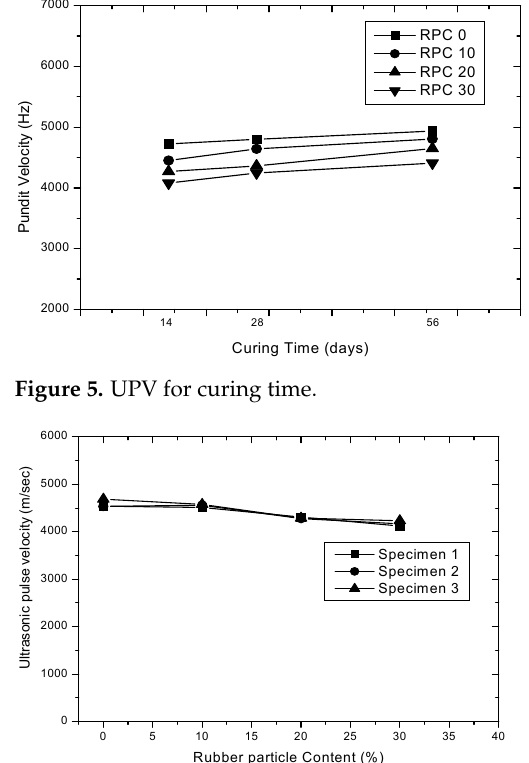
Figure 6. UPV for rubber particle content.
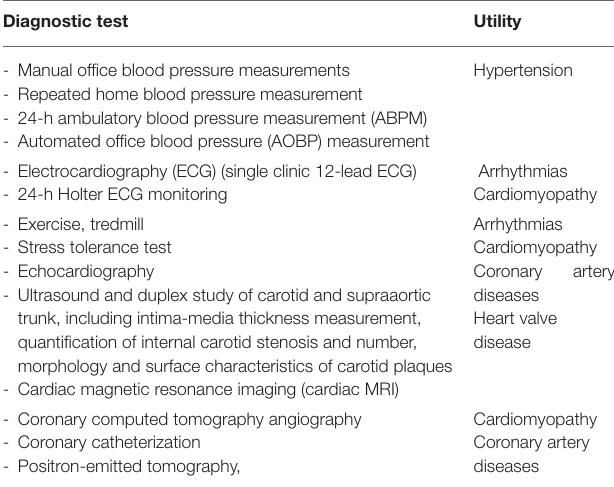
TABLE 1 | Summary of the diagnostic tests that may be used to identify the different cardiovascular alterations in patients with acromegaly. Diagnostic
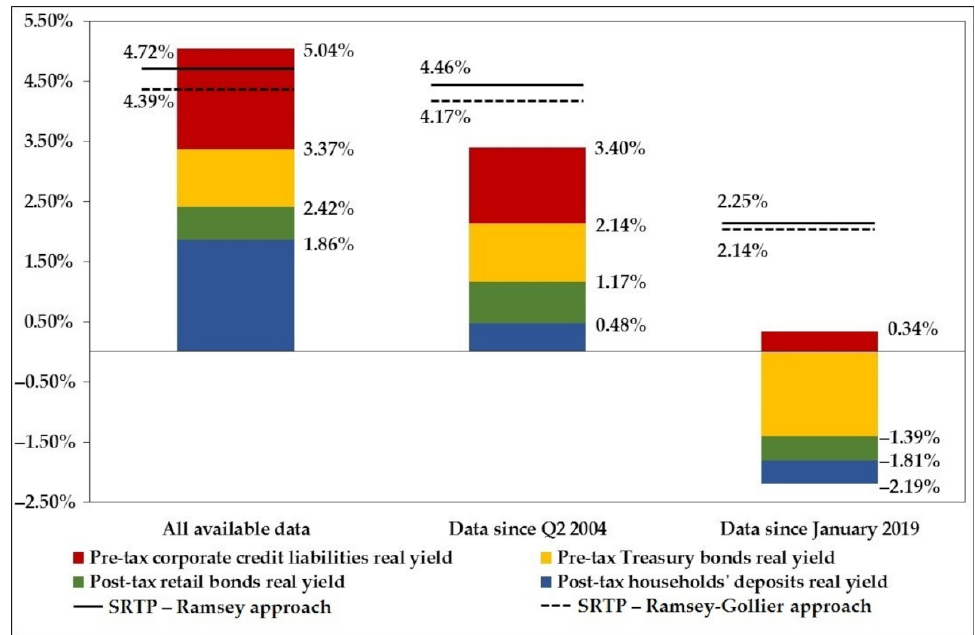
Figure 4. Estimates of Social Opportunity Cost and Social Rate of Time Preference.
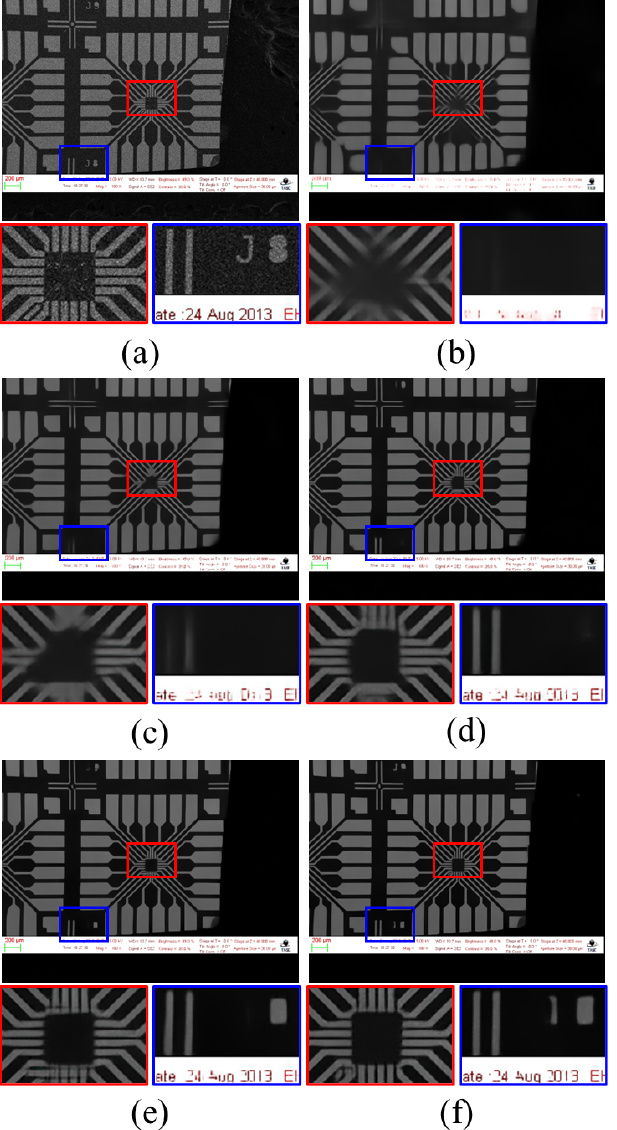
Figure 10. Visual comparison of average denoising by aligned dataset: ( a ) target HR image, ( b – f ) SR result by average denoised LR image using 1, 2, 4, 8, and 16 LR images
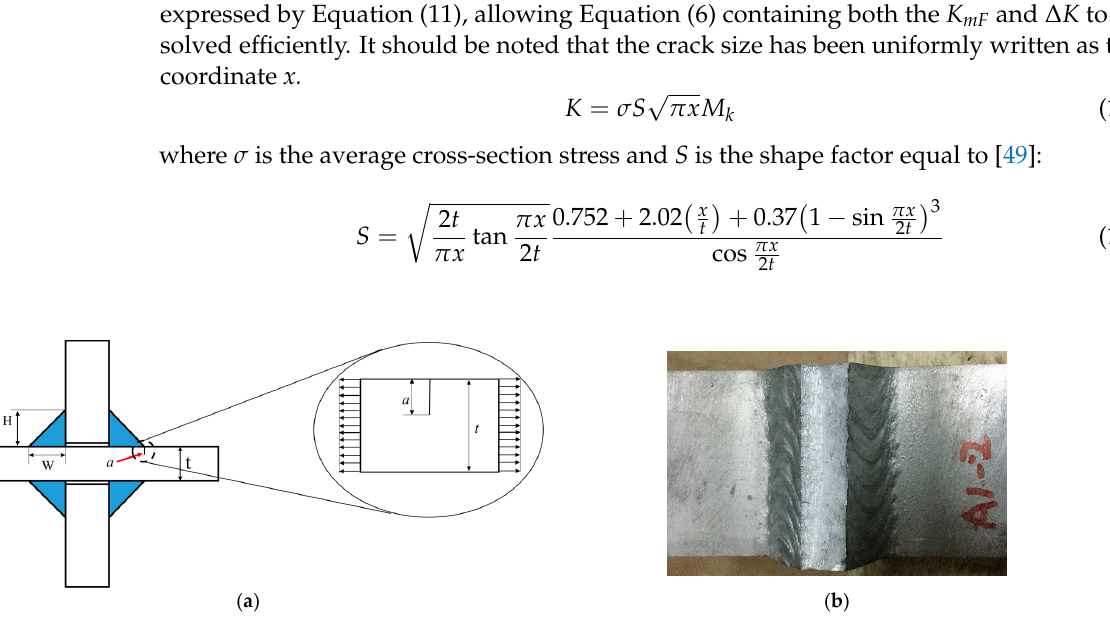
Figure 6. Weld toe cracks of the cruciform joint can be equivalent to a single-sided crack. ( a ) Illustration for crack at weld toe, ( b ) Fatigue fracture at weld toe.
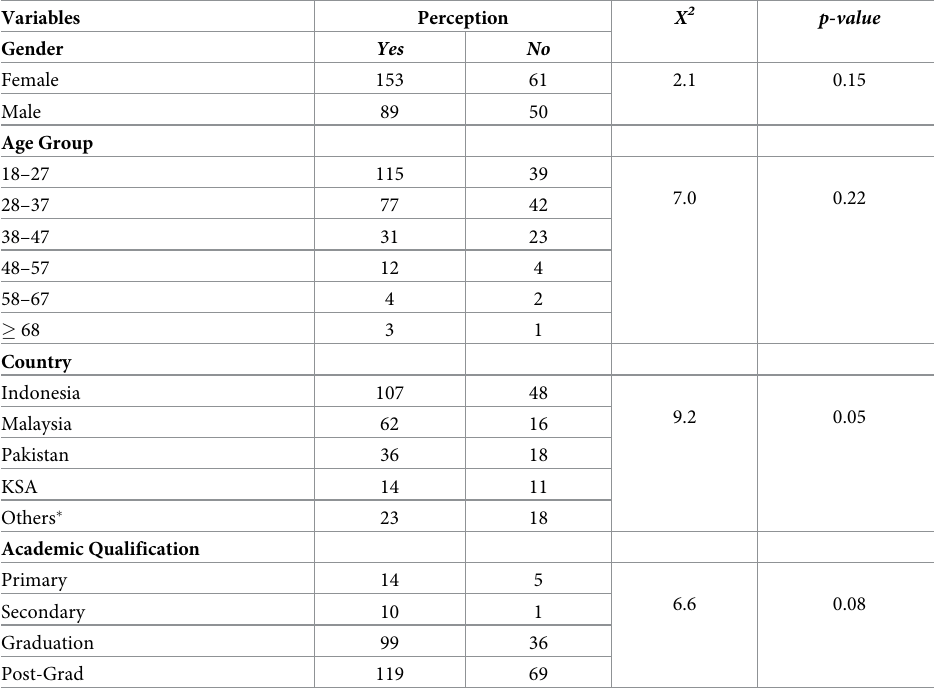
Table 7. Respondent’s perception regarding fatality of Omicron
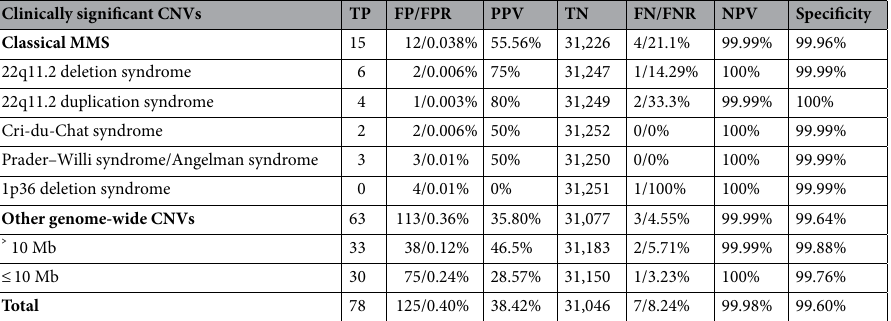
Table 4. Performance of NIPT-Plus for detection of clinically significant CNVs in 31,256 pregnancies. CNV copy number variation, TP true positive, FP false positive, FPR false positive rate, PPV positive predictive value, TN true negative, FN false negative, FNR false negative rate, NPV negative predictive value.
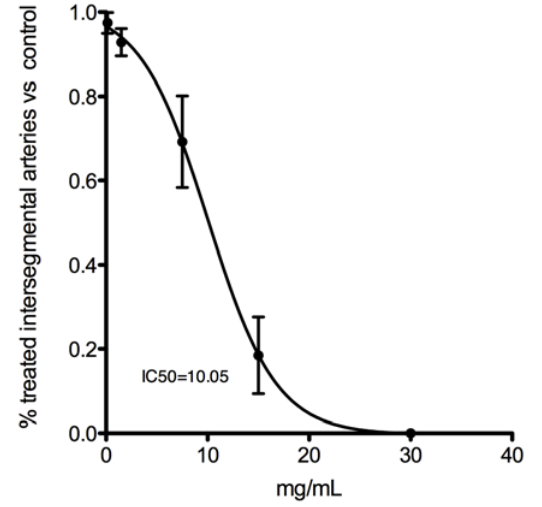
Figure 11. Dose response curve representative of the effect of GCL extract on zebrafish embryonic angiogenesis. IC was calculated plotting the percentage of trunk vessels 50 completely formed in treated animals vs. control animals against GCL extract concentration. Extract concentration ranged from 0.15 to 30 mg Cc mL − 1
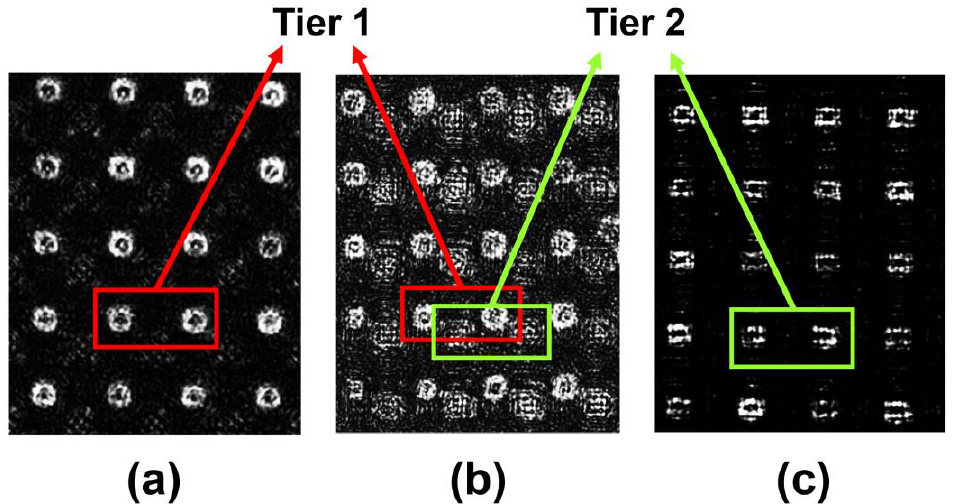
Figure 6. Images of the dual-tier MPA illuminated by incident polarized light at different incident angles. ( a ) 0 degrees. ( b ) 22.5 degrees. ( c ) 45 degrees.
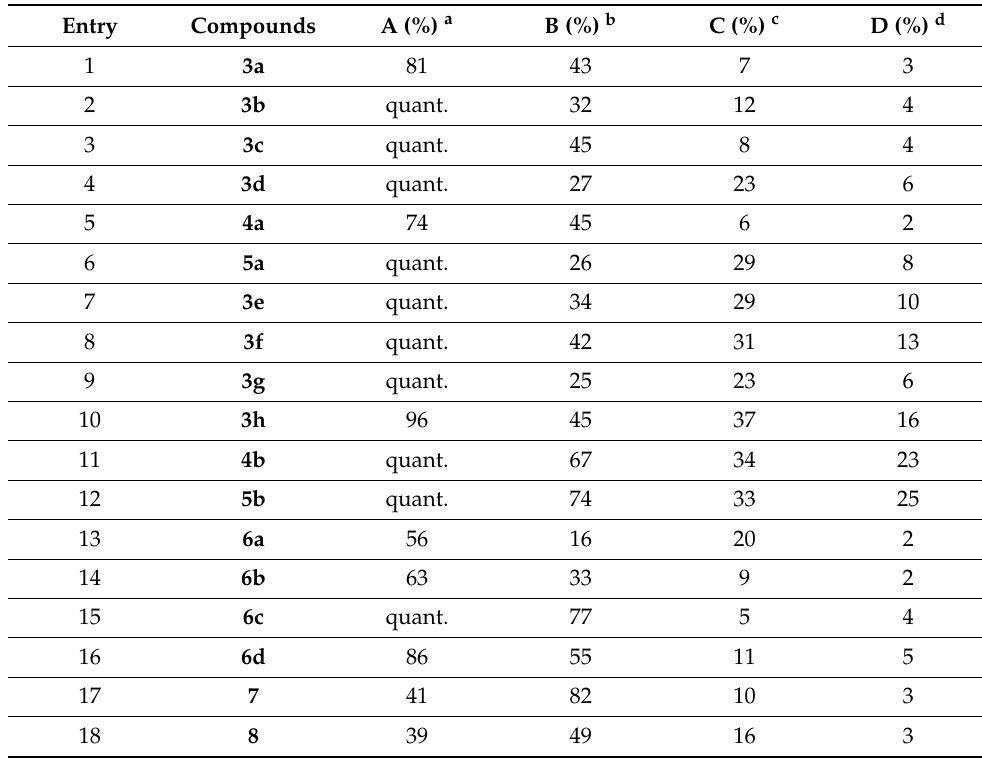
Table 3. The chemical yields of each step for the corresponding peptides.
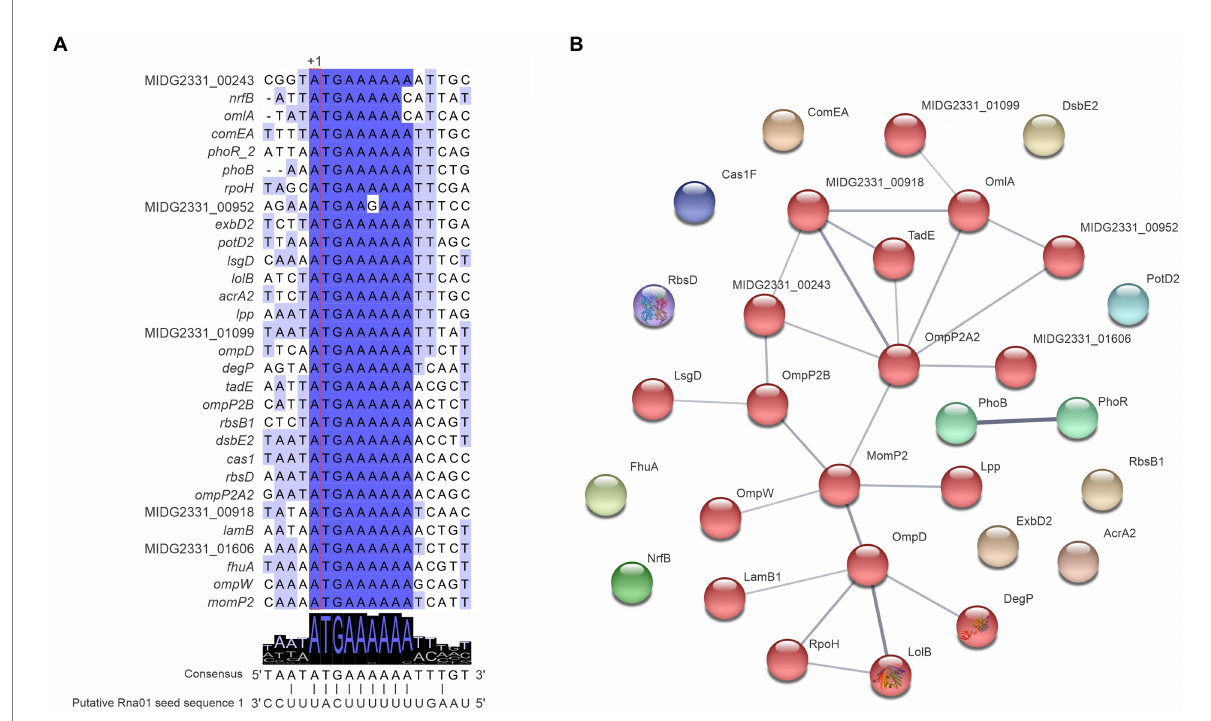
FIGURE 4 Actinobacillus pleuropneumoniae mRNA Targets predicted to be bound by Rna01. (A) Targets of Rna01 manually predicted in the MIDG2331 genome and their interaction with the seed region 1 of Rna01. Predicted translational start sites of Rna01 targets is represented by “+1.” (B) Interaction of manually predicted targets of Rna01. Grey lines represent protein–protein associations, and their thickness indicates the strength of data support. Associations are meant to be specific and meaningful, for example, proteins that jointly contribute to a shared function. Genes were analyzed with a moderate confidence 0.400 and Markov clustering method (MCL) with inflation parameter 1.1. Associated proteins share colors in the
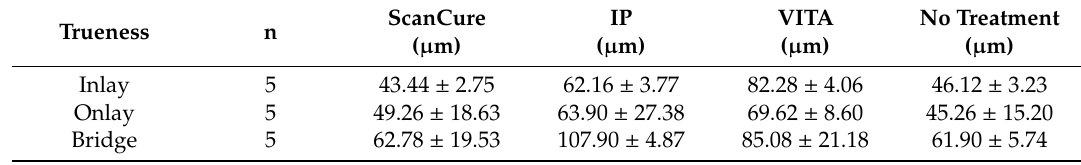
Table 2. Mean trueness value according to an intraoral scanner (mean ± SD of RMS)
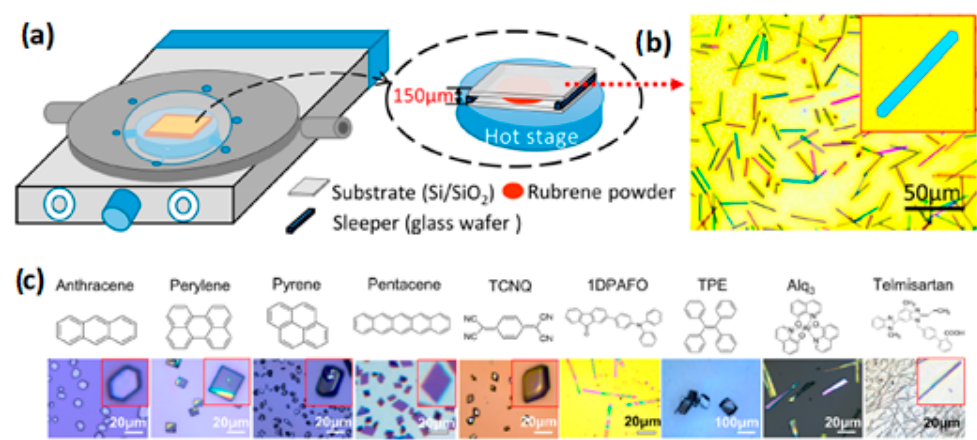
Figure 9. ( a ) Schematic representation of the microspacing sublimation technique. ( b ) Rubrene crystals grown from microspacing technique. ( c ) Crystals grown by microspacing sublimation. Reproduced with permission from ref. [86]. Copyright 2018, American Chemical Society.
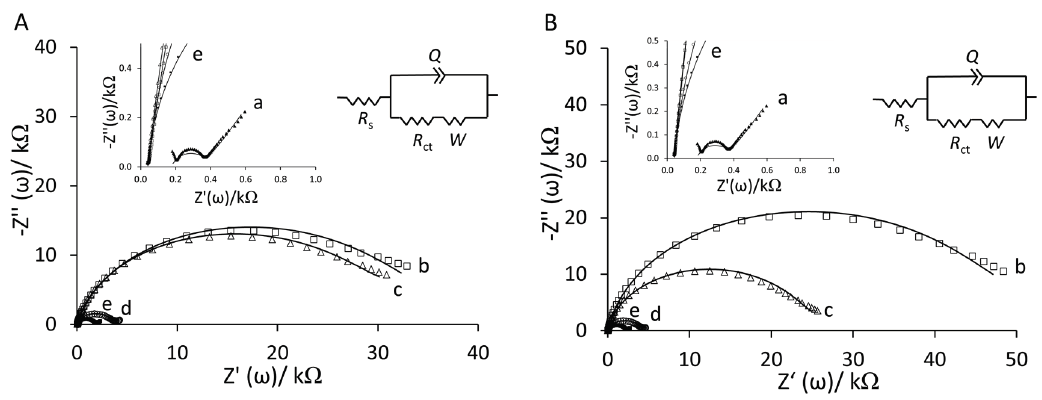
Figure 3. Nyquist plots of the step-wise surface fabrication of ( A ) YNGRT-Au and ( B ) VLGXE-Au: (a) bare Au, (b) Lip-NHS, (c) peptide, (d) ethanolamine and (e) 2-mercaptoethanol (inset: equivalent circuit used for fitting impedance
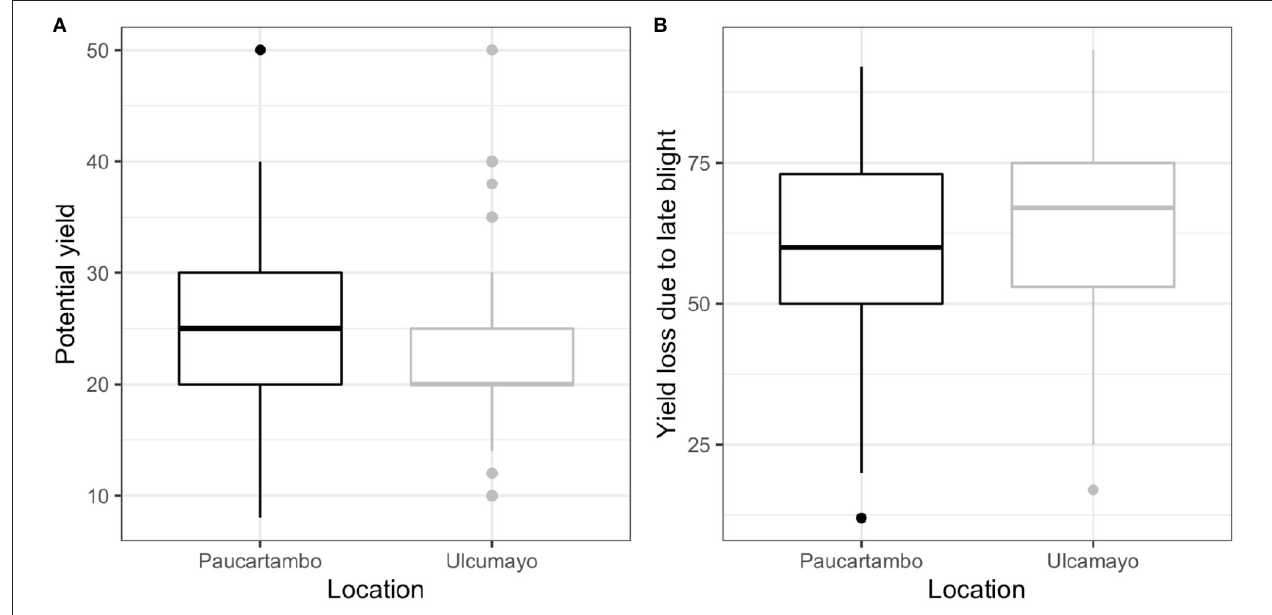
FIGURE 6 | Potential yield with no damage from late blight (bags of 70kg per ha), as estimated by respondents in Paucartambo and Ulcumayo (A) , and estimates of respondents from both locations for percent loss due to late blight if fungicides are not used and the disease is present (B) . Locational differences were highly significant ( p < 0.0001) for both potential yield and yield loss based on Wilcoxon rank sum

■ ACTIVITY
Output, exactly, all the records above; include no pictures.

■ YOUR SOLUTION
Figure 6. UPV for rubber particle content.
TABLE 1 | Summary of the diagnostic tests that may be used to identify the different cardiovascular alterations in patients with acromegaly. Diagnostic
Figure 4. Estimates of Social Opportunity Cost and Social Rate of Time Preference.
Figure 10. Visual comparison of average denoising by aligned dataset: ( a ) target HR image, ( b – f ) SR result by average denoised LR image using 1, 2, 4, 8, and 16 LR images
Figure 6. Weld toe cracks of the cruciform joint can be equivalent to a single-sided crack. ( a ) Illustration for crack at weld toe, ( b ) Fatigue fracture at weld toe.
Table 7. Respondent’s perception regarding fatality of Omicron
Table 4. Performance of NIPT-Plus for detection of clinically significant CNVs in 31,256 pregnancies. CNV copy number variation, TP true positive, FP false positive, FPR false positive rate, PPV positive predictive value, TN true negative, FN false negative, FNR false negative rate, NPV negative predictive value.
Figure 11. Dose response curve representative of the effect of GCL extract on zebrafish embryonic angiogenesis. IC was calculated plotting the percentage of trunk vessels 50 completely formed in treated animals vs. control animals against GCL extract concentration. Extract concentration ranged from 0.15 to 30 mg Cc mL − 1
Figure 6. Images of the dual-tier MPA illuminated by incident polarized light at different incident angles. ( a ) 0 degrees. ( b ) 22.5 degrees. ( c ) 45 degrees.
Table 3. The chemical yields of each step for the corresponding peptides.
FIGURE 4 Actinobacillus pleuropneumoniae mRNA Targets predicted to be bound by Rna01. (A) Targets of Rna01 manually predicted in the MIDG2331 genome and their interaction with the seed region 1 of Rna01. Predicted translational start sites of Rna01 targets is represented by “+1.” (B) Interaction of manually predicted targets of Rna01. Grey lines represent protein–protein associations, and their thickness indicates the strength of data support. Associations are meant to be specific and meaningful, for example, proteins that jointly contribute to a shared function. Genes were analyzed with a moderate confidence 0.400 and Markov clustering method (MCL) with inflation parameter 1.1. Associated proteins share colors in the
Table 2. Mean trueness value according to an intraoral scanner (mean ± SD of RMS)
Figure 9. ( a ) Schematic representation of the microspacing sublimation technique. ( b ) Rubrene crystals grown from microspacing technique. ( c ) Crystals grown by microspacing sublimation. Reproduced with permission from ref. [86]. Copyright 2018, American Chemical Society.
Figure 3. Nyquist plots of the step-wise surface fabrication of ( A ) YNGRT-Au and ( B ) VLGXE-Au: (a) bare Au, (b) Lip-NHS, (c) peptide, (d) ethanolamine and (e) 2-mercaptoethanol (inset: equivalent circuit used for fitting impedance
FIGURE 6 | Potential yield with no damage from late blight (bags of 70kg per ha), as estimated by respondents in Paucartambo and Ulcumayo (A) , and estimates of respondents from both locations for percent loss due to late blight if fungicides are not used and the disease is present (B) . Locational differences were highly significant ( p < 0.0001) for both potential yield and yield loss based on Wilcoxon rank sum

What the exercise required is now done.